If the police were not justified in searching Berrios when they knew that a violent crime had recently been committed in the immediate vicinity, a fortiori, they were not justified in searching Richardson when they had no knowledge that a crime of any kind had been committed.

The Commonwealth argues that the search can be justified by the arrival of the bystander with the pistol a moment or so after the search was completed. This is no different than attempting to justify an illegal search by what the illegal search discloses. Of course this is not permissible. United States v. DiRe, 332 U.S. 581, 68 S.Ct. 222, 92 L.Ed. 210 (1948); Byars v. United States, 273 U.S. 28, 47 S.Ct. 248, 71 L.Ed. 520 (1927). The Supreme Court has clearly indicated in Terry and Sibron that to justify a frisk a police officer must be able to point to particular facts from which he could reasonably infer that the person detained is armed and dangerous. This can only mean that the conduct of the police officer must be measured by the facts within his knowledge at the time of the frisk, not by knowledge which he later acquires.

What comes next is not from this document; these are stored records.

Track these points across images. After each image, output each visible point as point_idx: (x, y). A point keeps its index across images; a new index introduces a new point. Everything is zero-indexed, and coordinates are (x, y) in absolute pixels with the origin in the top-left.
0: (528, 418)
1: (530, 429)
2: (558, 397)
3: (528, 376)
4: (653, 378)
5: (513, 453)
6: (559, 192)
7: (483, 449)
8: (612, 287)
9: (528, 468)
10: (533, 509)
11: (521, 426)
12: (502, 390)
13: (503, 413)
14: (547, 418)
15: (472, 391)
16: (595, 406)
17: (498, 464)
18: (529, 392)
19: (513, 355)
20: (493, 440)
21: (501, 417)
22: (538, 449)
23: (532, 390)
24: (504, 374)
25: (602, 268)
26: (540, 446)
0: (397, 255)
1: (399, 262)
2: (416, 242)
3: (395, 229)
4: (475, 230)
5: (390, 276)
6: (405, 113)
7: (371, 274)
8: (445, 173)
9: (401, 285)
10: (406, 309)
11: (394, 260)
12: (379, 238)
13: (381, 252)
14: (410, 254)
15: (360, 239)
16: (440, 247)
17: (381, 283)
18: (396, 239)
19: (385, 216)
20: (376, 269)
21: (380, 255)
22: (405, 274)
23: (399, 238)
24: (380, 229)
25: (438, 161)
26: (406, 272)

Since items of evidence obtained by an illegal search and seizure were introduced at relator’s trial and since it is not clear beyond a reasonable doubt that the error was harmless [cf. Chapman v. California, 386 U.S. 18, 87 S.Ct. 824, 17 L.Ed.2d 705 (1967)] the conviction is constitutionally infirm and relator is entitled to issuance of the writ. Execution of the writ will be stayed, however, for a reasonable period of time to permit the Commonwealth to appeal the grant of the writ or to retry relator without those items of evidence illegally seized.

Relator has also asserted in this petition that the identification by the proprietor of the drug store at the time of his arrest violated due process. Stovall v. Denno, 388 U.S. 293, 87 S.Ct. 1967, 18 L.Ed.2d 1199 (1967). There may be some merit to the contention, see Biggers v. Tennessee, 390 U.S. 404, 88 S.Ct. 979, 19 L.Ed.2d 1267 (1968), but since this issue has never been presented to the state courts, and since it may be so presented in the event of retrial, it will not be necessary to consider that ground here.

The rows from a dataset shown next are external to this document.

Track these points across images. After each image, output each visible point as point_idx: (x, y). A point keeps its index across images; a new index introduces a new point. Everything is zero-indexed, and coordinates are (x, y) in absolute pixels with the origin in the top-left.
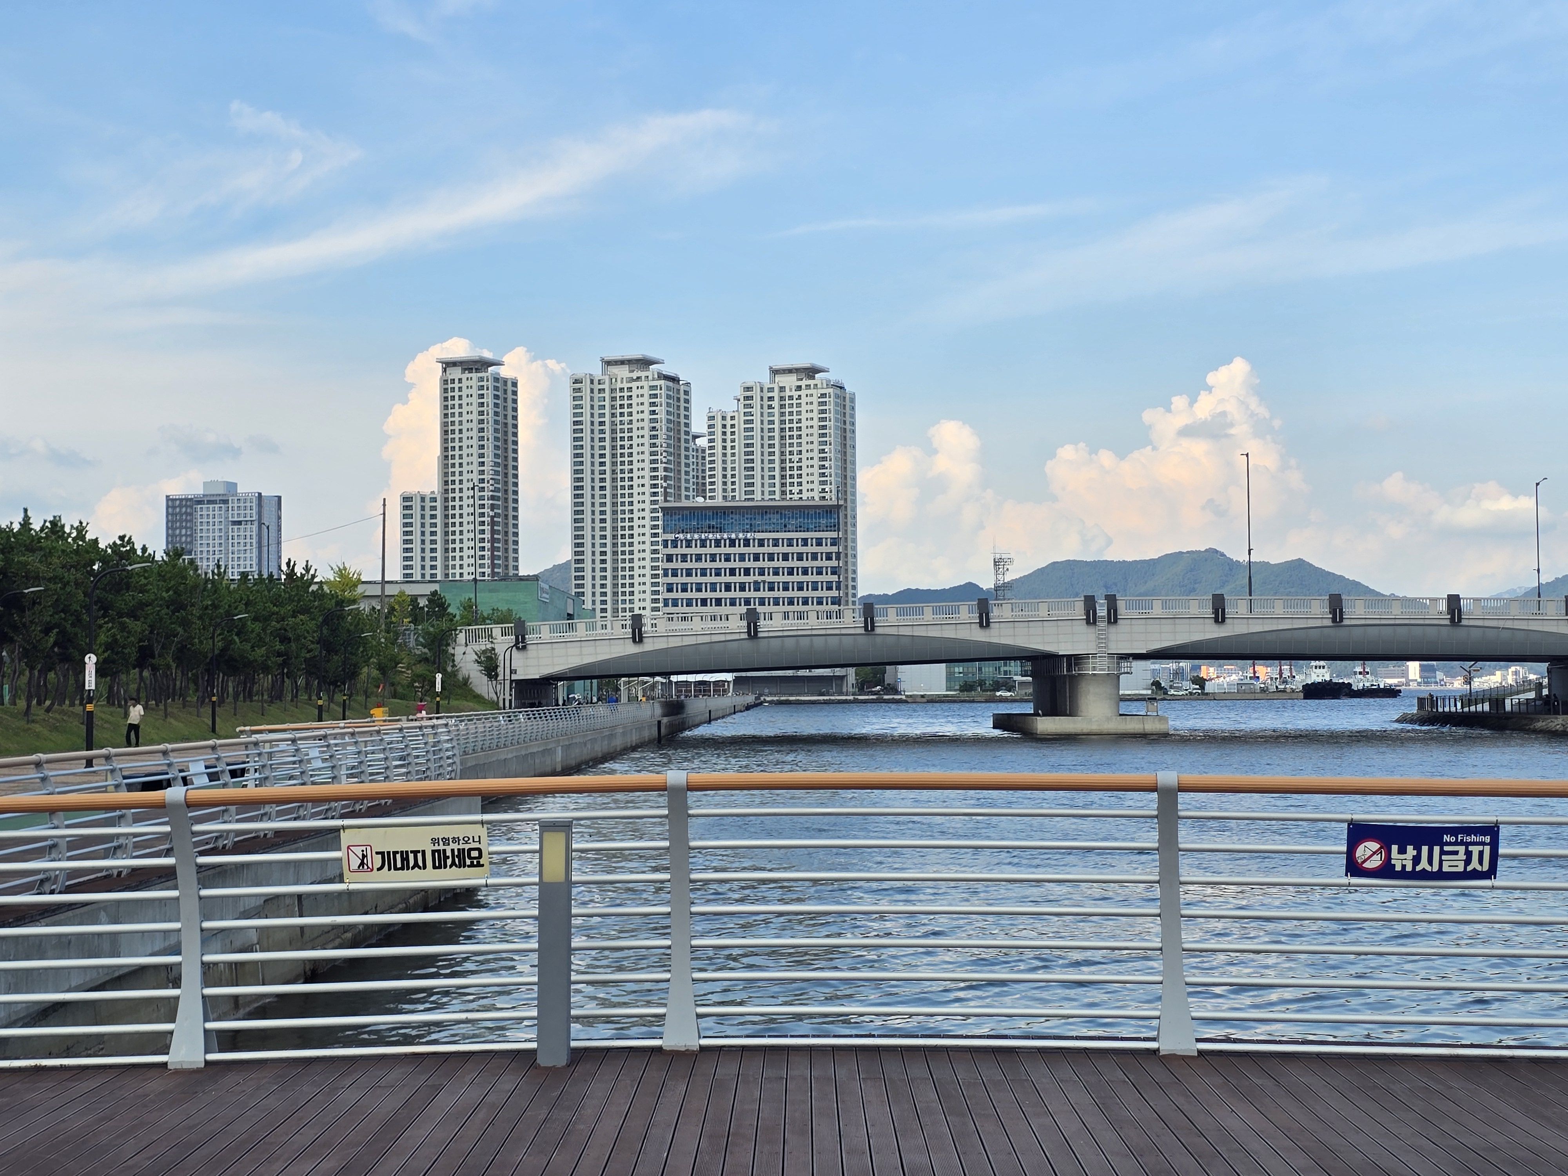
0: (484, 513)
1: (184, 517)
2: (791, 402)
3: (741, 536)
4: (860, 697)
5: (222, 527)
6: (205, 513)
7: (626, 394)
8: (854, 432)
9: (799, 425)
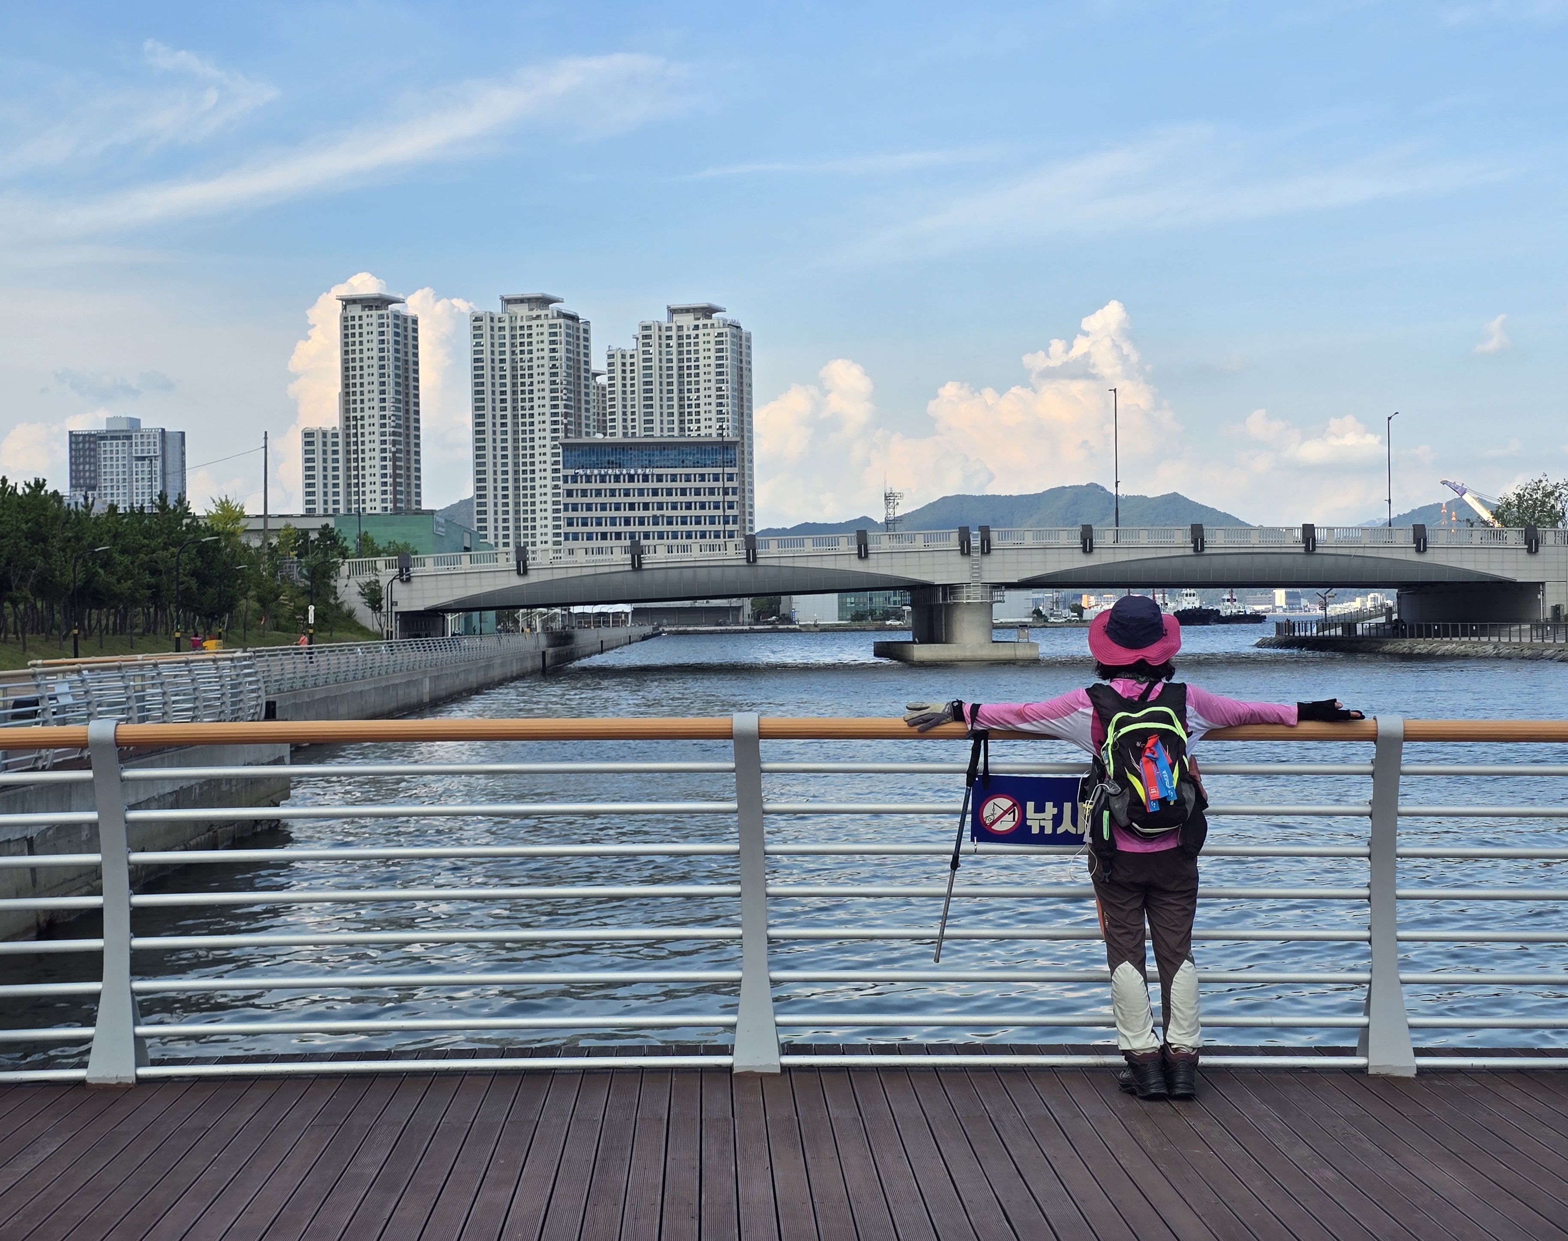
0: (385, 449)
1: (87, 453)
2: (689, 341)
3: (640, 471)
4: (756, 627)
5: (126, 462)
6: (108, 448)
7: (526, 332)
8: (750, 370)
9: (697, 363)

The court expresses its appreciation to Gilbert M. Cantor, Esquire, who, in the highest traditions of the Bar, has conscientiously represented relator in the proceedings before this court without remuneration.

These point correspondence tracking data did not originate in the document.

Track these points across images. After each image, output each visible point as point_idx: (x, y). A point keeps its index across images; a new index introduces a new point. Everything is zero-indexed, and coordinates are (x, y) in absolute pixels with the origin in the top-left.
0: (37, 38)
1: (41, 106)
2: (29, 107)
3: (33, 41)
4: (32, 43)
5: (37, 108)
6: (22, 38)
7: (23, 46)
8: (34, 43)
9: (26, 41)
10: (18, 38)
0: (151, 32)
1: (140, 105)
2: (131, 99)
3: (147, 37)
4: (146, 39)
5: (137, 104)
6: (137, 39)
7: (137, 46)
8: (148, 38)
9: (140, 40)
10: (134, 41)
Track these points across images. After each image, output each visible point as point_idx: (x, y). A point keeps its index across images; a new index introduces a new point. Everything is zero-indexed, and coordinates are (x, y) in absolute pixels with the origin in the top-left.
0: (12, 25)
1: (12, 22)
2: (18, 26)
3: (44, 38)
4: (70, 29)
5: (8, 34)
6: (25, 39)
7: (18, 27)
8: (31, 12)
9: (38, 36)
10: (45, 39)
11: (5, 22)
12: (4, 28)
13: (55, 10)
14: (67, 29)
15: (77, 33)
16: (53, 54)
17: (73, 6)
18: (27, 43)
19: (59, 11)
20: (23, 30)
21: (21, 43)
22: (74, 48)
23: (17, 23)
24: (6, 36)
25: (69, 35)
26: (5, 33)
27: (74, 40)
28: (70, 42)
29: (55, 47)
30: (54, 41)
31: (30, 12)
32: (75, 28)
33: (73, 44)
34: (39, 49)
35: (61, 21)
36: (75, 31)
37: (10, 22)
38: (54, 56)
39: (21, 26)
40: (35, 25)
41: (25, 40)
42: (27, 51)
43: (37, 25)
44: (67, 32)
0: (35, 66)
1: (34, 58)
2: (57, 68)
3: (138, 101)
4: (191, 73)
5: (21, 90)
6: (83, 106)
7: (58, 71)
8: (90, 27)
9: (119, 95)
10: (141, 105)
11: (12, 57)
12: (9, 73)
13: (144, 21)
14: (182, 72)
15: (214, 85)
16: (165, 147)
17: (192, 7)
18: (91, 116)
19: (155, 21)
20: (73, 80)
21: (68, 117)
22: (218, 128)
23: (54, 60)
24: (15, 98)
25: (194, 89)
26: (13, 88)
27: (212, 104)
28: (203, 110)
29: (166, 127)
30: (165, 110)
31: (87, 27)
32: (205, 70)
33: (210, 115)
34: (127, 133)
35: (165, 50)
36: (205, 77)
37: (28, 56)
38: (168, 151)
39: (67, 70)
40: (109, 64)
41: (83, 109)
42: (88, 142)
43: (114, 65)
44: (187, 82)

. No. 382, Court of Quarter Sessions, March Sessions 1963, County of Philadelphia. He was also convicted on charges of assault and battery, conspiracy and carrying a concealed deadly weapon, Nos. 381, 384 and 385. Sentence was suspended. See Commonwealth v. Duff, 414 Pa. 471, 200 A.2d 773 (1964).

. The ballistics report indicated that the pistol was the one used in the robbery.

. The proprietor testified that two youths entered his store, neither' of whom was wearing an iridescent raincoat or pork pie liat.

. Relator initially challenged the search as unlawful because it was not incidental to *1264a valid arrest. In his petition under the Pennsylvania Post-Conviction Hearing Act (PCHA), 19 P.S. § 1180-1 et seq., relator alleged that the stop and frisk was illegal, but was denied relief in the state courts because the trial judge in 1965 had found the search valid as incidental to a valid arrest.

. From Officer (now Captain) Penko’s testimony, it appears that he was not present at the time Richardson was stopped and searched. Penko’s testimony shed no light on Meehan’s state of mind.